In short, the problem is caused by shared mutexes in Windows system DLLs.
The type of hang-up I ran into consistently turned out to be caused by that crappy Text Services Framework that comes with Office and Windows XP. It maintains a bunch of per-user, interprocess mutex objects with names like CTF.LBES.MutexDefaultS-1-5-21-790525478-1715562821-839522115-1003 to arbitrate access to shared memory structures. What happens is that one thread in the debuggee process happens to grab some of these mutex objects to draw text, and in the meantime, another thread hits an exception. All threads in the debuggee process, including the one holding the mutexes, are then suspended by the debugger. The debugger then decides to draw some text in its editor, and it hangs trying to get the mutexes... and other processes try to draw text, and they hang too. Except for the command prompts, which are handled by good old csrss.exe and apparently either don't use the same mutexes or the same framework. And all the rest of the processes just sit tight until the timeout on the mutex wait expires. Kill the debugger, and the problem goes away because that unblocks the debuggee, and when a thread is killed the NT kernel makes sure any mutexes it held are released.
Ugh.
The second hang-up was a bit more esoteric. HTML Help, the process I was debugging, needed to check the user Internet Zones permissions information before loading up the initial page in the help file it was viewing. To do this, it grabbed a mutex protecting the permissions data, which is held in a shared memory window. While this was happening, though, some DLLs were loaded into the hh.exe process -- possibly from another thread -- for which Visual Studio 2005 didn't have symbols. So it decided to contact the Microsoft public symbol server -- and instantly blocked on the same mutex trying to set up the HTTP query.
Working around the first one is easy: Disable Text Services Framework in Regional and Language Settings.

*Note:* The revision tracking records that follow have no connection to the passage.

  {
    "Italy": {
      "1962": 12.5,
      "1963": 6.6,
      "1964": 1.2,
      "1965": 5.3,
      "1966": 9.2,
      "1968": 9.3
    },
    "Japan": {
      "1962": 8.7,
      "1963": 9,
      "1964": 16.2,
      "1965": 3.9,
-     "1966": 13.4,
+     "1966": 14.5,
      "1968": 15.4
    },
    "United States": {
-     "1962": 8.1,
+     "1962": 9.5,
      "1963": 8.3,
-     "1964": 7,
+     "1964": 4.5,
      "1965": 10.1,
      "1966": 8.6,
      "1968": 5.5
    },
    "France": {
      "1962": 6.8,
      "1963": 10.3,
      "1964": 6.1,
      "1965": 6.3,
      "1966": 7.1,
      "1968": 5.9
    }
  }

You probably don't need it, and CTFMON.EXE is not particularly known for contributing to system stability anyway. The second one can be worked around by unchecking the Microsoft symbol server in VS2005's symbol server options after the DLL symbols have been downloaded; in that case, it will still check the local symbol cache, just not download new PDBs. This is a good idea anyway as the symbol server support has a habit of repeatedly trying to download symbols for DLLs that don't have public symbols or aren't even made by Microsoft.

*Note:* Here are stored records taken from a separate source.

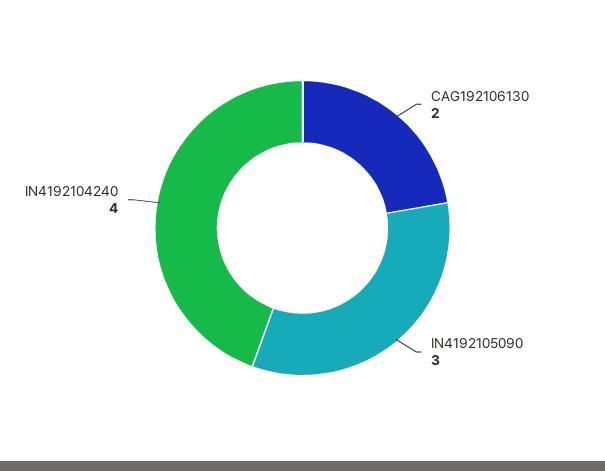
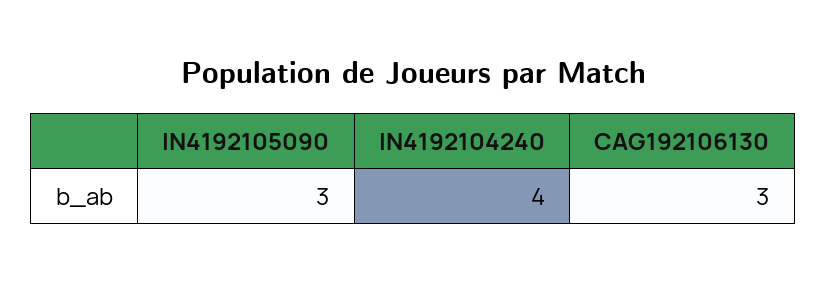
  {
-   "CAG192106130": 2,
+   "CAG192106130": 3,
    "IN4192105090": 3,
    "IN4192104240": 4
  }

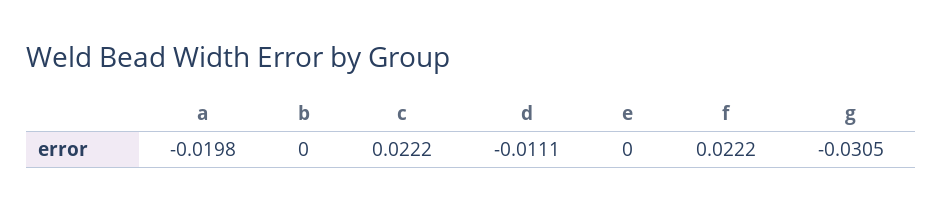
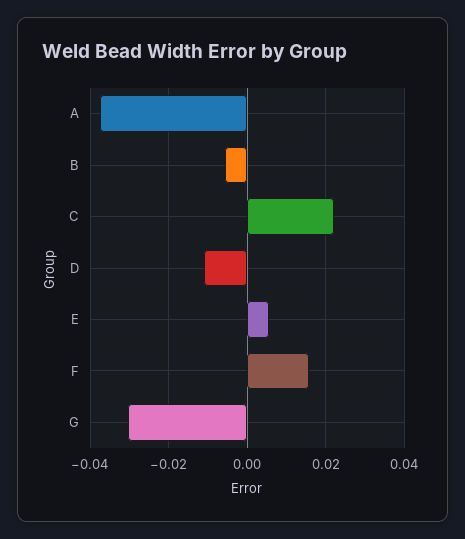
  {
-   "a": -0.0198,
+   "a": -0.038,
-   "b": 0,
+   "b": -0.006,
    "c": 0.0222,
    "d": -0.0111,
-   "e": 0,
+   "e": 0.006,
-   "f": 0.0222,
+   "f": 0.016,
    "g": -0.0305
  }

Unfortunately, I don't see a good way to truly fix this problem; launching the application as a different user than the debugger should work since the mutexes involved seem to be user-specific so far, but I don't know of a good way to do that in Visual Studio. It'd be nice if programmers would stop using shared mutable memory like this, as it punches holes in the protected memory system with regard to isolating crashes, but somehow I think that otherwise they'd just add a service instead, which would be even worse. There are enough background tasks running on the average Windows system as it is.